▶ **Text section**:
-=-=-=-=-
What are they looking for in order to gain that necessary confidence?

                They have confidence and it’s increasing but they want more.  Need more good data (not necessarily better, but a continuation of the good solid numbers).  The past six months’ inflation numbers are good, but the FOMC wants to ensure it’s not a one-off.

A year ago they thought they would need softening in economic activity, but that has turned out not to be the case so they don’t see strong growth or strong labour market as problems.

Given that the rapid rise in rates seems to have been predicated on) avoiding a wage-price spiral , and b) risks of inflation expectations becoming “unanchored”;  since those hurdles have been avoided, what is there to gain by waiting further with policy rates above 5%?

                Almost every Committee participant does believe that it would be appropriate to reduce rates.  they are trying to identify a point at which they are sufficiently confident in the inflationary trend that they can begin the process of dialling back.  December dot plot; the median participant wrote down three rate cuts this year.  We don’t know where the neutral rate of interest is at any given time”

Would a slide in employment bring them to the point of cutting rates?

                Yes.  If they saw an unexpected weakening in employment that would ”certainly weigh on cutting sooner.  Absolutely.  Higher or stickier inflation would point to cutting later.

What was the level of unanimity in the meeting?

                There was no proposal to cut rates, although there is a healthy disparity of views, which is essential for making good policy.
-=-=-=-=-
(Keypoint text descriptions)
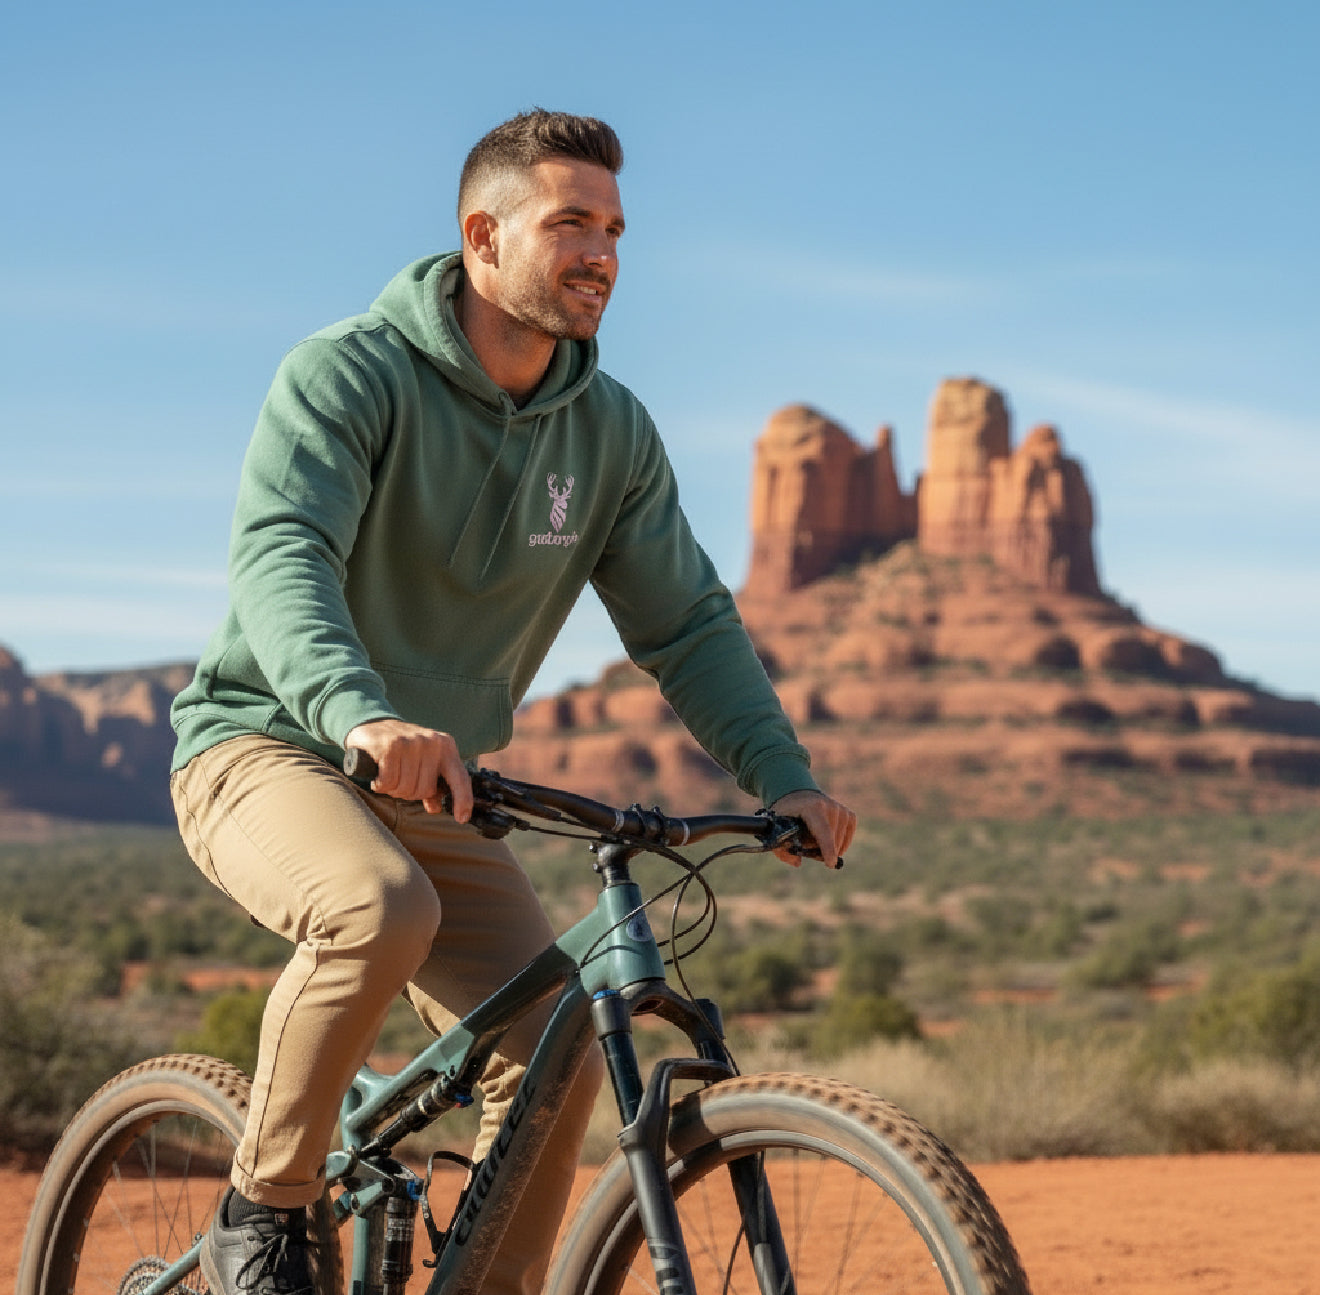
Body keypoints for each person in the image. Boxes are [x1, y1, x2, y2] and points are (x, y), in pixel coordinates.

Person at [169, 108, 856, 1295]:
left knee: (559, 1036)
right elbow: (284, 552)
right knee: (377, 909)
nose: (602, 252)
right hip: (268, 747)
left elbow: (685, 621)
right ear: (483, 236)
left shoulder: (610, 433)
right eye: (570, 222)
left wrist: (779, 773)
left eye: (616, 228)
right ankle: (266, 1208)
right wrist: (358, 710)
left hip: (437, 782)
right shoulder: (348, 374)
-=-=-=-=-
▶ **Your objective**:
Please summarize the FOMC notes above in two sentences.

▶ **Your solution**:
The FOMC's confidence about inflation is increasing, but it wants more good data to make sure the past six months' good inflation numbers are not a one-off, and it does not see strong growth or a strong labor market as problems. Almost every participant believes reducing rates would be appropriate, with an unexpected weakening in employment pointing to cutting sooner and higher or stickier inflation pointing to cutting later, though no cut was proposed at the meeting despite a healthy disparity of views.